Die neuen Zahlen aus Großbritannien seien die Folge eines Schulbetriebs mit intensiver Testung und zunehmend geimpfter Erwachsenen-Bevölkerung sowie weit gesenkter Wocheninzidenz. «Das ist wirklich ermutigend für den Schulbetrieb. Die Impfung der Erwachsenen könnte den Ping-Pong-Effekt zwischen Schulen und Haushalten unterbrechen.» Zur Situation in Deutschland bis zum Herbst sagte Drosten, es sei zu erwarten, dass sich Eltern von Schülern impfen lassen. Diese Abschirmung der Haushalte könne hoffentlich auch den Schulbetrieb schützen, so dass dieser mit Tests offen gestaltet werden könnte.

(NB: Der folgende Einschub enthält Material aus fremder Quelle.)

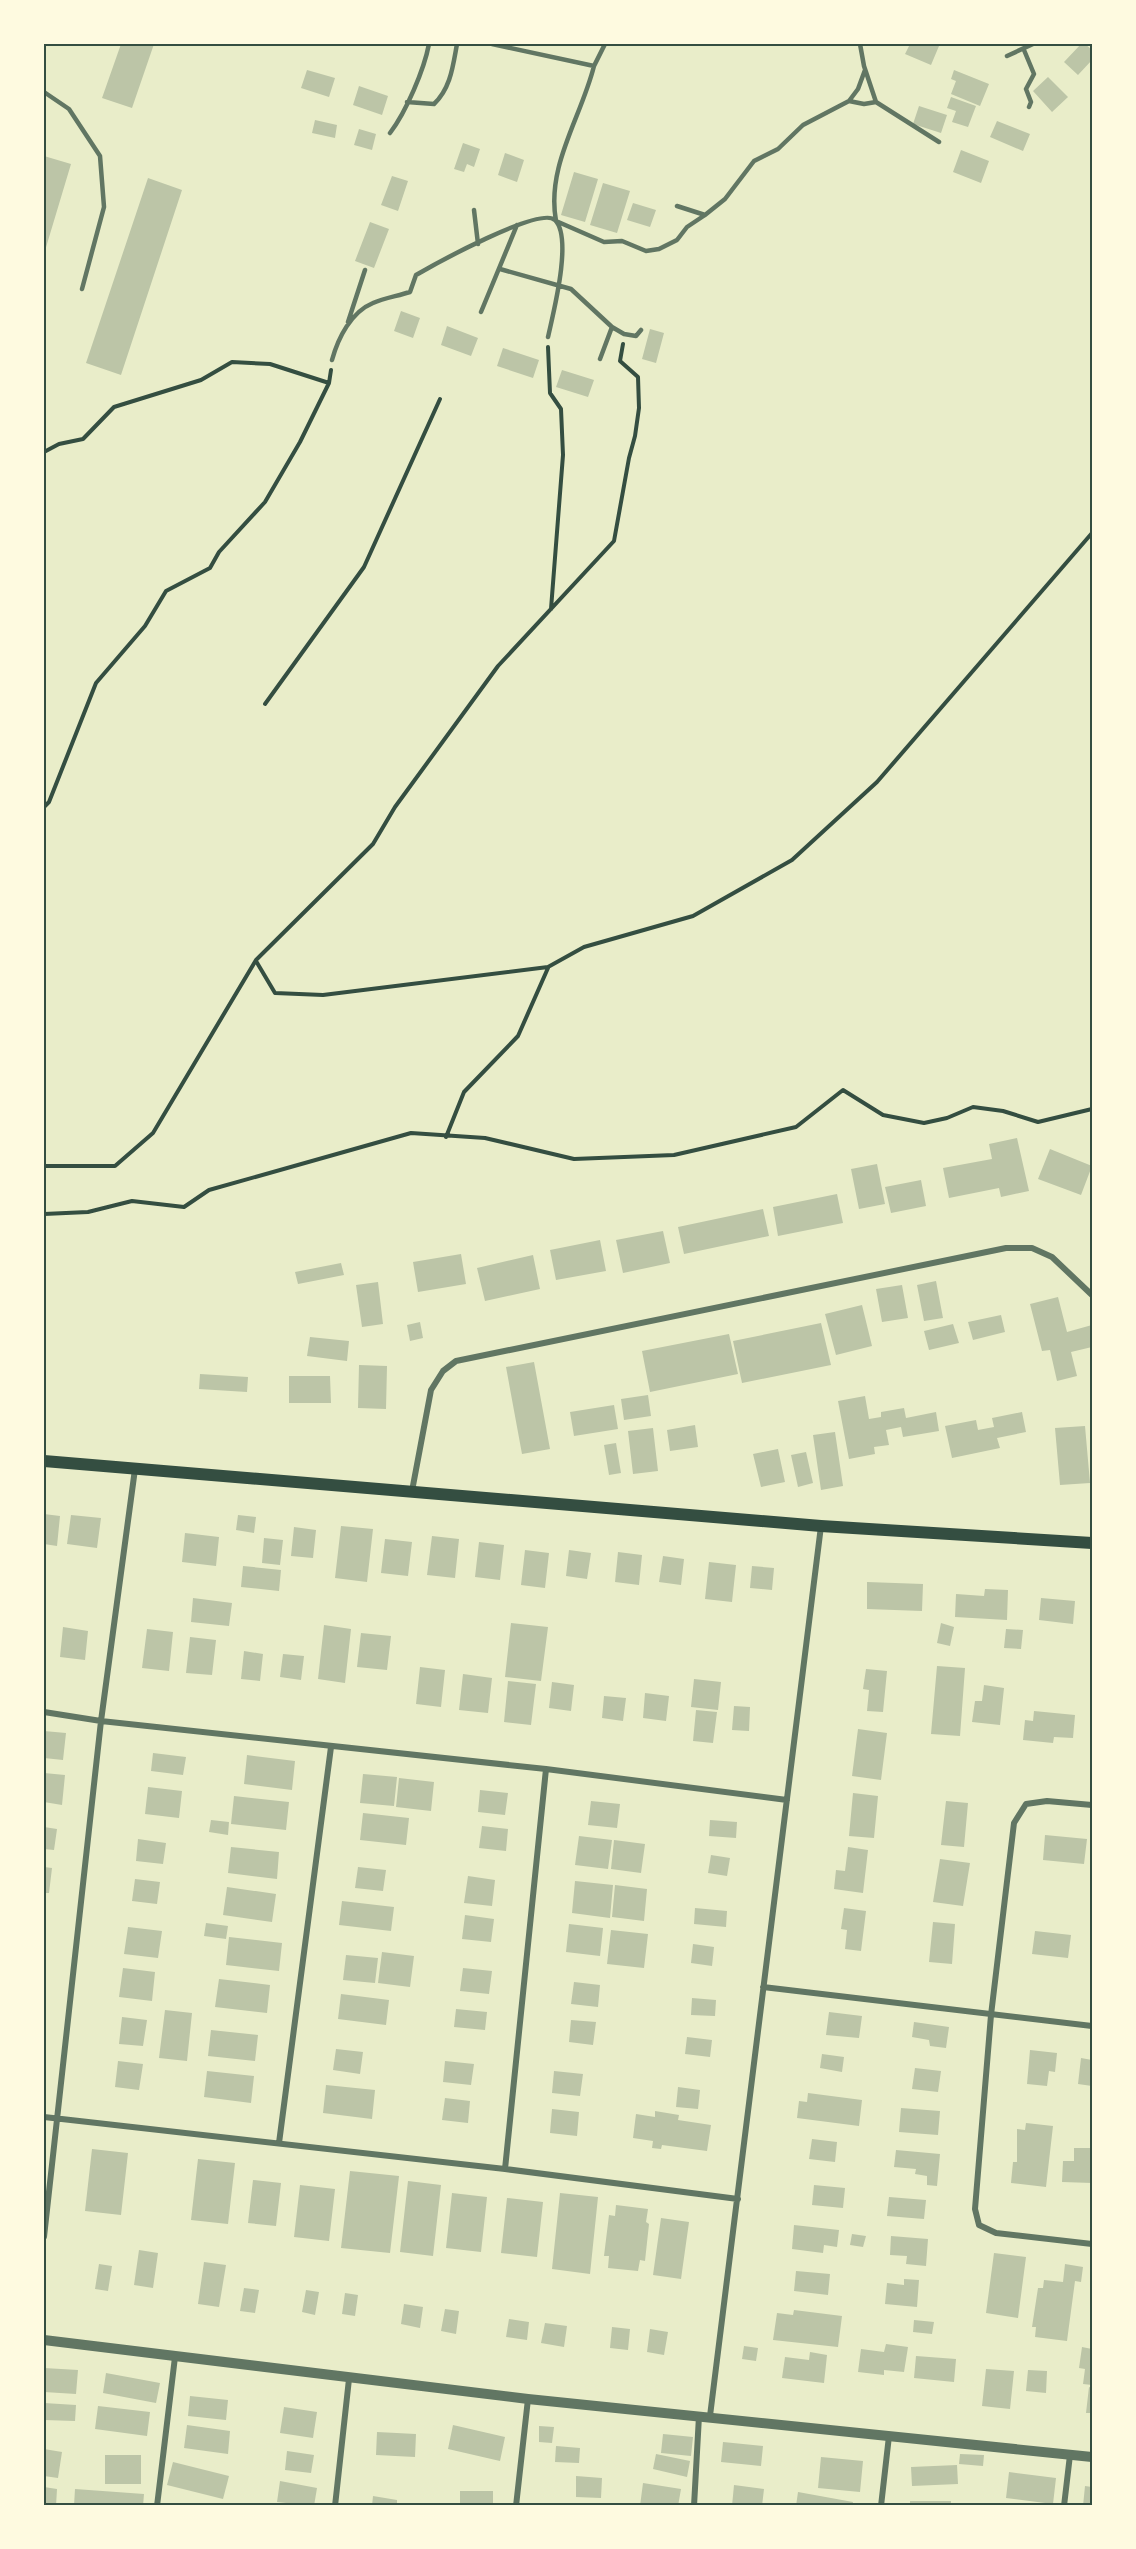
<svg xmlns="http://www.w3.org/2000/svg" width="1136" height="2549" viewBox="0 0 1136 2549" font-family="Signika,sans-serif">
<rect width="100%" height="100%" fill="#e9edc9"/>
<path fill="#bcc5a7" d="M121,44H154L132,108L102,98Z
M910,44L939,46L931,65L905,54Z
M1081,44H1085L1092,50V60L1078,75L1064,62Z
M307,70L335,78L329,97L301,88Z
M954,70L989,84L980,106L951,94L956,81L951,79Z
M1048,77L1068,97L1052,112L1033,91Z
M359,86L388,96L382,115L353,105Z
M951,97L976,106L968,127L952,122L956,111L947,108Z
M919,106L947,115L941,133L913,124Z
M315,120L337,125L335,138L312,133Z
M997,121L1030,134L1023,151L990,137Z
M359,129L376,134L372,150L354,145Z
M463,143L480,149L474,167L467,164L464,172L454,169Z
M961,150L989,161L981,183L953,172Z
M505,153L524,160L517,182L498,175Z
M44,156L71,164L44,254Z
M574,172L598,179L585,222L561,215Z
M392,176L408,181L398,211L381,205Z
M148,178L182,190L121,375L86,363Z
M603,183L630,191L617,233L590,225Z
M633,203L656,210L650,227L627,220Z
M370,222L389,229L374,268L355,261Z
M401,311L420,318L413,338L394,331Z
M447,326L478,338L471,356L441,345Z
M650,329L664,333L656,363L642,359Z
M503,348L539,360L533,378L497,366Z
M562,370L594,380L588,397L556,387Z
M1017,1138L1029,1191L1001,1197L999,1188L949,1198L943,1168L992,1159L989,1144Z
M1050,1149L1092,1166L1081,1195L1038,1179Z
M877,1164L885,1204L859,1209L851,1169Z
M921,1180L926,1206L891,1213L885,1187Z
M837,1194L843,1223L778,1236L773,1207Z
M763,1209L769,1236L684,1254L678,1227Z
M663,1231L670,1263L623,1273L616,1240Z
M600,1240L606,1271L556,1280L550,1250Z
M461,1254L466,1284L418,1292L413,1262Z
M533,1255L540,1289L485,1301L477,1268Z
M341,1263L344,1275L298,1284L295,1272Z
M936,1281L943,1318L924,1321L917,1285Z
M378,1282L383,1324L362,1327L356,1285Z
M902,1285L908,1318L882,1322L876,1289Z
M1058,1297L1067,1332L1092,1325V1347L1071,1352L1077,1376L1057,1381L1050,1350L1042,1351L1030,1304Z
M862,1305L872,1346L836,1355L825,1314Z
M1001,1315L1005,1332L973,1340L968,1322Z
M420,1322L423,1338L410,1341L407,1325Z
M821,1323L831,1365L742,1383L733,1341Z
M953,1324L959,1343L929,1350L924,1331Z
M729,1334L738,1374L650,1392L642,1351Z
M310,1337L349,1341L347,1361L307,1356Z
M534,1362L550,1449L522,1454L506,1367Z
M359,1365L387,1366L386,1409L358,1408Z
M200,1374L248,1377L247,1392L199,1389Z
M289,1376H330L331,1403H289Z
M648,1395L651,1416L624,1420L621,1399Z
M865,1396L869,1419L881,1417V1412L904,1408L906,1418L936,1412L939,1431L903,1437L901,1427L886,1430L889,1445L874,1447L875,1454L849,1459L838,1401Z
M614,1405L618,1429L574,1436L570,1412Z
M1022,1412L1026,1432L997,1438L1000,1448L952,1458L945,1426L976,1420L978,1430L994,1427L992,1418Z
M695,1425L698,1447L670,1451L667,1430Z
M1085,1426L1090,1483L1060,1485L1055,1428Z
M653,1428L658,1471L633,1474L628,1431Z
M835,1432L843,1486L821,1490L813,1435Z
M616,1443L621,1473L609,1475L604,1445Z
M778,1449L785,1482L761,1487L753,1454Z
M806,1452L813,1483L798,1487L791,1455Z
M44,1514L60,1516L57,1546L44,1544Z
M71,1515L101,1518L97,1548L67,1544Z
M238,1515L256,1517L254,1533L236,1530Z
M341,1526L373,1529L367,1582L335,1578Z
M294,1527L316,1530L313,1558L291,1556Z
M185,1533L219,1537L216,1566L182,1562Z
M432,1536L459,1539L455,1578L427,1575Z
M264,1538L283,1540L280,1565L262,1563Z
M385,1539L412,1542L408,1576L381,1573Z
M479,1542L504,1545L500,1580L475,1577Z
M525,1550L549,1553L545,1588L521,1585Z
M569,1550L591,1553L587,1579L566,1576Z
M618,1552L642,1555L639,1585L615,1582Z
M663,1556L684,1559L681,1585L659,1582Z
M709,1562L736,1565L732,1602L705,1599Z
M243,1566L281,1570L279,1591L241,1587Z
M752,1566L774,1568L772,1590L750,1588Z
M867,1582L923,1584L922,1611L867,1609Z
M985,1589L1008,1590L1007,1620L955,1617L956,1594L984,1596Z
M193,1598L232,1603L229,1626L191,1622Z
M1041,1598L1075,1601L1073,1624L1039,1620Z
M511,1623L548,1627L541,1681L505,1677Z
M941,1623L954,1627L950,1646L937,1643Z
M324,1625L351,1629L345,1683L318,1679Z
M63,1627L88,1631L85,1660L60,1657Z
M147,1629L173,1632L169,1671L142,1668Z
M1006,1629L1023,1630L1021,1649L1004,1648Z
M361,1633L391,1636L387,1670L357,1667Z
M190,1637L216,1640L212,1675L186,1673Z
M244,1651L263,1654L260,1681L241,1679Z
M283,1654L304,1656L301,1680L280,1677Z
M937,1666L965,1668L960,1736L931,1734Z
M420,1667L445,1670L441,1707L416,1704Z
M866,1669L887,1671L883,1712L867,1711L869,1690L863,1689Z
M463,1674L492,1678L488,1713L459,1710Z
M694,1679L721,1682L718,1710L691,1707Z
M508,1681L536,1684L531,1725L504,1722Z
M552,1682L574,1685L571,1711L549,1708Z
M984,1685L1004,1688L1000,1725L972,1722L975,1701H982Z
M645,1693L669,1696L666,1721L643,1718Z
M604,1696L626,1698L623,1721L602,1718Z
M734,1706L750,1707L749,1731L732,1730Z
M696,1710L717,1712L713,1743L693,1741Z
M1034,1711L1075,1715L1073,1738L1054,1737L1053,1743L1023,1740L1025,1720L1033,1721Z
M858,1729L887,1733L881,1780L852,1776Z
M44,1731L66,1733L63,1760L44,1758Z
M153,1753L186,1757L183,1775L151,1771Z
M247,1755L295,1761L292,1790L244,1784Z
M44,1773L65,1775L62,1805L44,1802Z
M363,1774L397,1777L394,1806L360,1803Z
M399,1778L434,1782L431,1811L396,1807Z
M148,1787L182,1791L179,1818L145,1814Z
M480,1790L508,1793L505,1815L478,1812Z
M853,1793L878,1796L874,1838L849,1836Z
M234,1796L289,1802L286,1830L231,1824Z
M591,1801L620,1804L617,1828L588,1825Z
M946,1801L968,1803L964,1847L941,1845Z
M363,1813L409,1818L406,1845L360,1840Z
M211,1820L229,1822L228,1835L209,1832Z
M710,1820L737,1822L736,1838L709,1836Z
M482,1826L508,1829L506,1851L479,1848Z
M44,1827L57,1829L54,1850L44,1849Z
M1045,1835L1087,1839L1084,1864L1043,1860Z
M579,1836L612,1840L608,1869L575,1865Z
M138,1839L166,1843L163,1864L136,1861Z
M614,1840L645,1844L641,1873L611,1869Z
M231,1847L279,1852L277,1879L228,1873Z
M848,1847L868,1850L863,1893L834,1889L836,1870L845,1871Z
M711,1855L730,1858L727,1876L708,1873Z
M940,1859L970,1863L963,1906L933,1902Z
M44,1867L52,1868L49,1893H44Z
M358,1867L386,1870L383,1891L355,1888Z
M468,1876L495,1880L492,1906L464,1903Z
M135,1879L160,1882L157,1904L132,1901Z
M575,1881L613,1885L610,1918L572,1913Z
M615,1885L647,1889L644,1921L612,1917Z
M227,1887L276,1894L272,1922L223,1915Z
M342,1901L394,1907L391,1931L339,1925Z
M695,1908L727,1911L726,1927L694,1924Z
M844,1908L866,1911L861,1951L845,1949L847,1930L841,1929Z
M465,1915L494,1919L491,1942L462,1939Z
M933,1922L955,1924L952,1964L929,1962Z
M206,1923L228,1926L226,1939L204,1936Z
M569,1924L603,1928L600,1956L566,1952Z
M128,1927L162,1931L158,1958L124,1954Z
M611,1930L648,1934L644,1968L607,1964Z
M1035,1931L1071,1935L1068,1958L1032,1954Z
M229,1937L282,1943L279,1971L226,1965Z
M693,1944L714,1947L712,1966L691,1963Z
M382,1952L414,1956L410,1987L378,1983Z
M346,1955L378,1958L375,1983L343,1980Z
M123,1968L155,1972L152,2001L119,1997Z
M463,1968L492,1971L489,1994L460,1991Z
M219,1979L270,1985L267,2013L215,2007Z
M574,1982L600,1985L598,2007L571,2004Z
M341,1994L389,2000L386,2025L338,2019Z
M692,1998L716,2000L715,2016L691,2015Z
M456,2009L487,2012L485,2030L454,2027Z
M165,2010L192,2013L187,2061L159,2058Z
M829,2012L862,2016L859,2038L826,2035Z
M122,2017L147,2020L143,2046L119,2044Z
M571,2020L596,2022L593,2045L569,2042Z
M914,2022L949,2027L946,2048L930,2046L929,2040L912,2037Z
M211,2030L258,2035L255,2061L208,2056Z
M687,2037L712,2040L710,2057L685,2054Z
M336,2049L363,2052L360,2074L333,2070Z
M1030,2050L1057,2053L1055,2072L1049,2071L1047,2086L1027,2084Z
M822,2054L844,2057L842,2072L820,2068Z
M1081,2058L1092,2060V2086L1078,2084Z
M118,2061L143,2064L139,2090L115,2087Z
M445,2061L474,2064L471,2085L443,2082Z
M915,2068L941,2071L938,2092L912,2089Z
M207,2071L254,2076L251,2103L204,2097Z
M554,2071L583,2074L580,2096L552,2093Z
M326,2085L375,2090L372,2119L323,2113Z
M678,2087L700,2090L698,2109L676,2107Z
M808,2093L862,2100L859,2126L797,2118L799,2101L807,2102Z
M445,2098L470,2101L468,2123L442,2120Z
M901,2108L940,2111L938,2135L899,2132Z
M552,2109L579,2112L577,2136L550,2133Z
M655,2111L679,2115L678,2120L711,2125L707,2151L662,2145L661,2149L652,2148L653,2141L633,2138L636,2114L655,2117Z
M1026,2123L1053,2126L1046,2187L1011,2183L1013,2162H1017V2129L1025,2130Z
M812,2139L837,2142L835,2162L809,2159Z
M1074,2148H1092V2183L1062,2182L1063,2161H1074Z
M92,2149L128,2153L121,2215L85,2211Z
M896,2150L940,2154L937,2186L927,2185V2176L915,2174L916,2169L894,2167Z
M198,2159L235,2163L228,2224L191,2220Z
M350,2171L399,2176L390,2253L341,2248Z
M253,2180L281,2183L276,2226L248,2223Z
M408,2181L441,2185L433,2256L400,2252Z
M300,2185L335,2189L329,2241L294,2237Z
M814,2185L845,2188L843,2208L812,2205Z
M452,2193L487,2197L481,2252L446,2248Z
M560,2193L598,2197L590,2274L552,2269Z
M889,2197L926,2200L924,2219L887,2216Z
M507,2198L543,2202L537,2257L501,2253Z
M616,2205L648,2209L646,2222L649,2224L645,2261L640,2260L638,2271L608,2268L609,2256H604L609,2215L615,2216Z
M661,2218L689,2222L681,2279L653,2275Z
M794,2225L839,2230L837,2247L824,2245L823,2253L792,2249Z
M852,2234L866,2236L863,2247L850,2245Z
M891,2236L928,2239L926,2266L906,2264L907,2256L890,2255Z
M139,2250L158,2253L153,2288L134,2285Z
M994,2253L1026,2257L1018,2318L986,2313Z
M204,2262L226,2265L219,2307L198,2304Z
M99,2264L112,2266L108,2291L95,2289Z
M1065,2264L1083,2267L1081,2282L1075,2281L1067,2341L1035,2337L1036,2327H1032L1038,2288H1043L1044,2280L1063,2282Z
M796,2271L830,2274L828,2295L794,2291Z
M904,2279L919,2280L917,2307L885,2304L887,2283L904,2285Z
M244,2288L259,2290L255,2313L240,2311Z
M306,2290L319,2292L315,2315L302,2312Z
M345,2293L358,2295L355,2316L342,2314Z
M404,2304L423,2307L420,2328L401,2324Z
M445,2309L459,2311L456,2334L441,2331Z
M794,2310L842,2316L838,2347L773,2340L777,2313L793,2315Z
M509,2319L529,2322L527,2340L506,2337Z
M914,2320L934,2322L932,2334L913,2332Z
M545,2323L567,2326L564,2347L541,2343Z
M612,2327L630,2329L628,2350L610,2348Z
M650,2329L668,2332L664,2355L647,2352Z
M886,2344L908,2347L904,2372L884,2370V2375L858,2372L861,2349L884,2352Z
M744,2346L758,2348L756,2361L742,2359Z
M1082,2347L1092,2349V2385L1083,2384L1085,2369L1079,2368Z
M810,2352L827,2355L824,2383L782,2378L785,2357L809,2360Z
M916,2356L956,2359L954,2382L914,2378Z
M44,2368L78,2370L76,2394L44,2392Z
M986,2369L1014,2371L1010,2409L982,2406Z
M1028,2370L1047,2371L1046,2393L1026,2391Z
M106,2373L160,2383L156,2403L103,2393Z
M1089,2387L1092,2388V2413H1086Z
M190,2396L228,2400L226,2420L188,2416Z
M44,2403L76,2405L75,2421L44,2420Z
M98,2406L150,2412L147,2436L95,2429Z
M284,2407L317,2412L313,2438L280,2433Z
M187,2425L230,2431L228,2454L184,2448Z
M453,2425L505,2437L500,2461L448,2449Z
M539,2426L554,2427L552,2443L539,2442Z
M377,2432L416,2434L415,2457L376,2455Z
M663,2434L693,2437L691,2456L661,2453Z
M723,2442L763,2446L761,2466L721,2462Z
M556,2446L580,2448L579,2463L555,2462Z
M44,2449L62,2452L58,2478L44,2476Z
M287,2451L314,2455L311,2473L285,2470Z
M656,2454L690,2461L687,2477L653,2469Z
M960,2454L984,2455L983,2466L959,2464Z
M105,2455H141V2484H105Z
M821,2457L863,2461L860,2492L818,2488Z
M173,2462L229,2476L223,2499L167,2485Z
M957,2465L958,2484L912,2486L911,2467Z
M1009,2472L1056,2478L1053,2504L1006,2498Z
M576,2476L602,2478L601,2498L576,2497Z
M280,2481L317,2488L314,2506L277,2502Z
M643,2483L681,2489L678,2506H640Z
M734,2485L764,2489L762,2506H732Z
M1085,2486L1092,2487V2506H1083Z
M44,2487L57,2489L56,2506H44Z
M75,2489L144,2494L143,2506H74Z
M460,2491H493V2506H460Z
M798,2492L853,2502L852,2506H796Z
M373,2496L397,2500V2506H372Z
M910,2501H951V2506H910Z"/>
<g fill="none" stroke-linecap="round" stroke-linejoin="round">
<path stroke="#344e41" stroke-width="4" d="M548,347L550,393L561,409L563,455L551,609
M44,452L59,444L83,439L114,407L201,380L232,362L270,364L329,383
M265,704L364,567L440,399
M44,807L49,802L96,683L145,626L166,591L210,568L219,552L265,502L300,442L329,383L331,370
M256,961L275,993L323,995L548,967L584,947L693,916L792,860L877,782L1092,533
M446,1137L464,1092L518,1036L548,968
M44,1166H115L153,1133L256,960L373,844L395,807L498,666L614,541L629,458L635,436L639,408L638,377L620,361L623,344
M44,1214L88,1212L132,1201L184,1207L209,1190L411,1133L485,1138L574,1159L674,1155L796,1127L843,1090L883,1115L924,1123L947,1118L973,1107L1003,1111L1038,1122L1092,1109"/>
<path stroke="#617663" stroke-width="4.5" d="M492,44L594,66L605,44
M860,44L864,66L876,102L939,142
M1024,50L1034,74L1026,89L1031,102L1029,107
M1007,56L1033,44
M594,66C581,118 546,166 556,221L604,242L622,241L646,251L659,249L677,240L687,227L705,215
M44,92L69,109L100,156L104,207L82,289
M849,101L864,104L876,102
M407,102L434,104C451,88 453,65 457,44
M390,133C406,112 424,70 429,44
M677,206L705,215L725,199L754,161L778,149L803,125L849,101L858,89L865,70
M474,210L478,244
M500,269L571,289L612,327L624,334L636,336L641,330
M481,312L517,225
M348,322L365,270
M600,359L612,327
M332,360C338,338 351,312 373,303C384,298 398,296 410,292L416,275C435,264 540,206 555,220C573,238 553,314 548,337"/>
<path stroke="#617663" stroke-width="6" d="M412,1491L431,1390L443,1371L456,1361L1006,1248H1032L1052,1257L1092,1295
M44,1712L101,1721L546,1769L787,1800
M1092,1805L1047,1801L1026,1804L1014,1823L991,2015L975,2209L979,2225L996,2233L1092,2244
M763,1987L1092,2026
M44,2117L505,2169L738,2199
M279,2143L331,1747
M505,2169L546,1769
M44,2237L101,1721L135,1469
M710,2416L821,1526
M157,2506L175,2357
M335,2506L349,2379
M516,2506L528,2399
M694,2506L699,2416
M881,2506L889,2436
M1064,2506L1070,2455"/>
<path stroke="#617663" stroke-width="10" d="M44,2340L528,2399L1092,2457"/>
<path stroke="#344e41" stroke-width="12" d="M44,1461L821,1526L1092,1543"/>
</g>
<rect width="1136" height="2549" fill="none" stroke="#fefae0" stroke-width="90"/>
<rect x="45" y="45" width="1046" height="2459" fill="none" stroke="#344e41" stroke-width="2"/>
</svg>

Welche Rolle spielen Kinder für die Herdenimmunität?

Einer Studie unter Leitung Drostens zufolge sind Kinder und Jugendliche ähnlich ansteckend wie Erwachsene. Die sogenannte Viruslast sei in allen Altersgruppen in etwa gleich, berichten die Forscher im Fachmagazin «Science». Darum zählen auch Kinder und Jugendliche, wenn es um das Erreichen einer schützenden Herdenimmunität geht. Sie lässt sich nur erreichen, wenn ein Großteil der Bevölkerung geimpft ist oder die Infektion durchgemacht hat. Der Präsident des Robert Koch-Instituts, Lothar Wieler, nennt derzeit einen Anteil Immuner von 80 Prozent als Zielmarke, bisher sind erst 14,3 Prozent der Menschen hierzulande vollständig geimpft. Minderjährige haben in Deutschland einen Anteil von 16,4 Prozent an der Bevölkerung.

Ethikratsmitglied Andreas Lob-Hüdepohl findet, dass auch diese Gruppe eine Verantwortung für die Gesellschaft zu tragen hat. Er könnte sich sogar eine Impfpflicht für Schüler vorstellen. Stiko-Mitglied Terhardt nennt solche Vorschläge «abwegig». Bei Eltern sei die Zurückhaltung im Moment noch sehr groß, sagte der Kinderarzt im rbb-Inforadio.

Bundesgesundheitsminister Spahn will Kinder und Jugendliche bei entsprechender EMA-Empfehlung jedenfalls auch ohne allgemeine Impfempfehlung der Stiko in die Impfkampagne einbinden. Die Stiko gebe nur eine Empfehlung, sagte der CDU-Politiker in der Sendung «Frühstart» bei RTL/ntv. «Im Lichte dieser Empfehlung können dann die Eltern mit ihren Kindern, den Ärztinnen und Ärzten die konkreten Entscheidungen treffen, ob jemand geimpft wird oder nicht.» Dies sei eine individuelle Entscheidung.